In my practice report, I briefly touched on the current state of the quarterback position; unfortunately it isn’t much new news, “they did some good things, and they did some bad things.” What makes today different is that I got to see all of the good things.
Breaking the position down into six different skill sets, it’s easier to see where each quarterback stands. I have left out some things that are important to the position, but cannot be calculated due to the circumstances: you can’t pinpoint who’s the most accurate without a pass chart, and without live contact it’s impossible to know how well they run in traffic or avoid pass rushers.
Hopefully this will help you understand just how tough the decision will be for Neal Brown and Mark Stoops.

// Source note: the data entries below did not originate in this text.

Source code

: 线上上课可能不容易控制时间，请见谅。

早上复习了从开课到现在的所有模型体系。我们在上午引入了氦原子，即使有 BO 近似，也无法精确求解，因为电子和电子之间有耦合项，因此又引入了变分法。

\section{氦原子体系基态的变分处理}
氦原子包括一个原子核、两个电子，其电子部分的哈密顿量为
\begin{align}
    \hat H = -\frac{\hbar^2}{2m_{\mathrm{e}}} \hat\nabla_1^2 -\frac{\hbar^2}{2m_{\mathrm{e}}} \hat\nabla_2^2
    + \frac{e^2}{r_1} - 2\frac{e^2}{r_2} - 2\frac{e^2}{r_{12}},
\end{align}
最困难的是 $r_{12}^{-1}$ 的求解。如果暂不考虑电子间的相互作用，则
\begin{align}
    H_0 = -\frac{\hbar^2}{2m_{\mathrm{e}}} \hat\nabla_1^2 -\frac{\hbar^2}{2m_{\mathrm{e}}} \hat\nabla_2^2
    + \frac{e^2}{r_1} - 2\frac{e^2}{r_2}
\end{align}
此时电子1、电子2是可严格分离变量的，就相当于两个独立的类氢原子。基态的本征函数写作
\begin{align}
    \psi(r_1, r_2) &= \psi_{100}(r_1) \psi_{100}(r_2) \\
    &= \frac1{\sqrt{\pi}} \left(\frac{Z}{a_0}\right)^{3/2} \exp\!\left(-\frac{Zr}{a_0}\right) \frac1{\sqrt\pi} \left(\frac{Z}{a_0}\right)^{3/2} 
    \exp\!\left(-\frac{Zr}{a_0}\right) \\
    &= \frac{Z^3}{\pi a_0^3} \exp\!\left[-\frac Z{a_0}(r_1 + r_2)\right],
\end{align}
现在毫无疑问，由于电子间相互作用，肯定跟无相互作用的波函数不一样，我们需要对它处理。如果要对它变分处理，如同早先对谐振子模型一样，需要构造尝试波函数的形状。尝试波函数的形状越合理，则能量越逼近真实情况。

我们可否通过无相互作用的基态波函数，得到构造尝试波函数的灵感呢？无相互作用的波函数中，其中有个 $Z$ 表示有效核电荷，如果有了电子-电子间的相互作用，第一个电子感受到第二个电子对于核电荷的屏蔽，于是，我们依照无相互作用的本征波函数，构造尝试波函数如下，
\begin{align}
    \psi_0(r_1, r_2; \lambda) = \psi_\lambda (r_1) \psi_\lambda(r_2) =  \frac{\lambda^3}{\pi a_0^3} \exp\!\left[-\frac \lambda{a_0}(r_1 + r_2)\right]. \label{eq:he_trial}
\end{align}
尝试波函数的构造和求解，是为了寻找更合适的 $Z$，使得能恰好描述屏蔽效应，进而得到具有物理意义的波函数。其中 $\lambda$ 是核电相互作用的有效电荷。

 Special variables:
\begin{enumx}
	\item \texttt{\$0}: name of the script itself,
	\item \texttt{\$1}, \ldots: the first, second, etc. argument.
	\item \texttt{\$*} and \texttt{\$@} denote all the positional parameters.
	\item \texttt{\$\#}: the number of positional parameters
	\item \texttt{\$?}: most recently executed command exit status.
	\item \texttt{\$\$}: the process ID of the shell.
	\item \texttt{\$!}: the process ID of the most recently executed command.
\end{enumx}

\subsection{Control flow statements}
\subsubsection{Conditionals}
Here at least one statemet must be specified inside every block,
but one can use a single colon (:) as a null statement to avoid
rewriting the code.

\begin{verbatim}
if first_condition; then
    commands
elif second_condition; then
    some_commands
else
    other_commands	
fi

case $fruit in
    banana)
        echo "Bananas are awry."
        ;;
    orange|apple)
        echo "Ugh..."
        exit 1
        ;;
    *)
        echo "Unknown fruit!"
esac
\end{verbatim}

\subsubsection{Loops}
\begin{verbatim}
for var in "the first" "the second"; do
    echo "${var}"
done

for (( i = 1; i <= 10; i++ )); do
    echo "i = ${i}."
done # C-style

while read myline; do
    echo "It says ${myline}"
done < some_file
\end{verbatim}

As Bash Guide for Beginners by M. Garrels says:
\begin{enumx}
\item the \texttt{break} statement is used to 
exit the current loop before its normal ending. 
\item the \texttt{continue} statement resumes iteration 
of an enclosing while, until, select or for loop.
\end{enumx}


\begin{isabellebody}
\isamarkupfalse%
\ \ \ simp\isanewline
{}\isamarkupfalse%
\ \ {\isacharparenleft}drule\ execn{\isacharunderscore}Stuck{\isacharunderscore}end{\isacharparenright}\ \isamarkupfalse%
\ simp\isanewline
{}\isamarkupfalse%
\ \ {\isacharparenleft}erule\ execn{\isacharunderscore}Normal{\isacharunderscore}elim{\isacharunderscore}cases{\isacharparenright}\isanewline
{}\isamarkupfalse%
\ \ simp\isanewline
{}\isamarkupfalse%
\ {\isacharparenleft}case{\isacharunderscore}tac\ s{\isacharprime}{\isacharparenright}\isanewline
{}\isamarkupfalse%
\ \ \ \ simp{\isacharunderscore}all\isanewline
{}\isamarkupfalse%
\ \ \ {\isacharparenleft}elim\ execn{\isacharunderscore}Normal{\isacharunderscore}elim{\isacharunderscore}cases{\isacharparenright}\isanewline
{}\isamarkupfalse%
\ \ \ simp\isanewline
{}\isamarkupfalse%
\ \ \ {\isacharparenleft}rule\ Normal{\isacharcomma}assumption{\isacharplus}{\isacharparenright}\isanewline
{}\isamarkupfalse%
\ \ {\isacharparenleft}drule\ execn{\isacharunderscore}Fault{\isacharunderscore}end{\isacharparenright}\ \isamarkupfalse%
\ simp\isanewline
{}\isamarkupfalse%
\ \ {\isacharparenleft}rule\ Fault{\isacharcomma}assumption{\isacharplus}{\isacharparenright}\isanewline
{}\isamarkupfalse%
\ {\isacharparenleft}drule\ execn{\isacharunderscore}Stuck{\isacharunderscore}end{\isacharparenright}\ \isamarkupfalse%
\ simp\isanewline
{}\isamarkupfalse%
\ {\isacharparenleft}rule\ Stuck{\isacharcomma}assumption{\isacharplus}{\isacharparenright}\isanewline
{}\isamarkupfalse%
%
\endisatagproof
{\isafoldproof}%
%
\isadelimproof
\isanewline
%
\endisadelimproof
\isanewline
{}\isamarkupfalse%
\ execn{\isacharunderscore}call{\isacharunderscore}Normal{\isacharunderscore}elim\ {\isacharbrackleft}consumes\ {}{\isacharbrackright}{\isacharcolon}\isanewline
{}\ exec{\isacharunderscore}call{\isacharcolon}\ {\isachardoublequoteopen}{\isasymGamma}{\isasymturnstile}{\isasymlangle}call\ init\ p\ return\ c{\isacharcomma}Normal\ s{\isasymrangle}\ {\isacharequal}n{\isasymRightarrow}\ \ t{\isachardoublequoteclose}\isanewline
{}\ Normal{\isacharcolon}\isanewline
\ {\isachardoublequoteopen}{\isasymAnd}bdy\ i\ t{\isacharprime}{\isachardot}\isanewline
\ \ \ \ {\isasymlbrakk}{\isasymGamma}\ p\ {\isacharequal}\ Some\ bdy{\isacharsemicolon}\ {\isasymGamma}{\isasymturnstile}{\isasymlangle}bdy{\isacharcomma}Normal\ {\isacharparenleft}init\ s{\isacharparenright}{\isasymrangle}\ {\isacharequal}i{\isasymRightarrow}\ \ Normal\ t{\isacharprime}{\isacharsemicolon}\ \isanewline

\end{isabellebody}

Deep Ball: Towles and Barker
There’s no doubt that Towles has the strongest arm on the team, throwing a ball 75-yards without much difficulty. Today we saw that he can be accurate when dropping bombs, hitting Dorian Baker in stride for a 55-yard touchdown. On every deep ball, his receiver has the chance to make a play. Barker deserves to be mentioned because he loves chucking it deep. He would have had multiple 30+ yard throws if his receivers would have won the fight against their defender.
Touch Passes: Phillips
15-25 yard floating touch passes are a thing of beauty when executed properly, but they’re also the most difficult throw to make. It requires excellent timing and accuracy, creating the narrowest window of opportunity. Reese made these throws look easy on multiple occasions. He found 5’9″ T.V. Williams on a fade for a 30+ yard gain, a route usually reserved for giants that can catch the ball above the defense. The completion could not have happened without a perfect pass. If Patrick Towles needs to improve on part of his game, it’s this one. He let his arm get the best of him a couple of times, causing the ball to sail out of bounds.
Short, Timing Plays: Towles
Yesterday at Media Day, Neal Brown stressed the need to improve on first down. In order to play an uptempo pace, the Cats have to get a first down ASAP. A good start often comes from a well-executed timing play. The short routes are a staple of the Air Raid, giving receivers room to make plays in the open field. Pat Towles was tearing it up on timing routes, making routine plays very efficiently. There was a sequence of back-to-back play-action passes where the ball left Towles hand immediately after the fake handoff, narrowly avoiding pass rushers while hitting his receiver before the defender could reach him. Barker’s timing will develop as he gets more work in with his receivers, but Towles’ arm strength makes this type of play run much more smoothly.
When watching from the stands, you have no idea what kind of routes are being ran or where the ball is “supposed” to go. But what you can do is watch the quarterbacks eyes. No one displayed better patience in the pocket than Reese Phillips. It can be easy to get carried away on a deep pass play – you’re in front of a crowd and want to make a big play – but Phillips never forced it, going through multiple checks before finding his safety valve at running back.
Drew Barker’s form and release are smoother than blue suede shoes. It’s an extremely compact motion. He puts the ball behind his ear and doesn’t waste time to release the ball. This isn’t a knock on the other guys, Drew just looks too good throwing a football.
The most vocal player in the group, Pat has turnt up the intensity in practice. You could hear Towles from 20 yards away delegating the offense. When an entire football team huddles up, there’s always that one guy that has to make sure there isn’t any shenanigans before Coach grabs the mic. In one practice, Pat showed that he is THAT guy,
As you can see, there’s a lot of positives and negatives with each player. There isn’t much separating the three, but with two more open practices next week (Monday 9:30 am, Tuesday 3:30 pm) the opportunity is there for a starter to emerge.
Before you take this analysis to the bank, remember: it’s just one practice.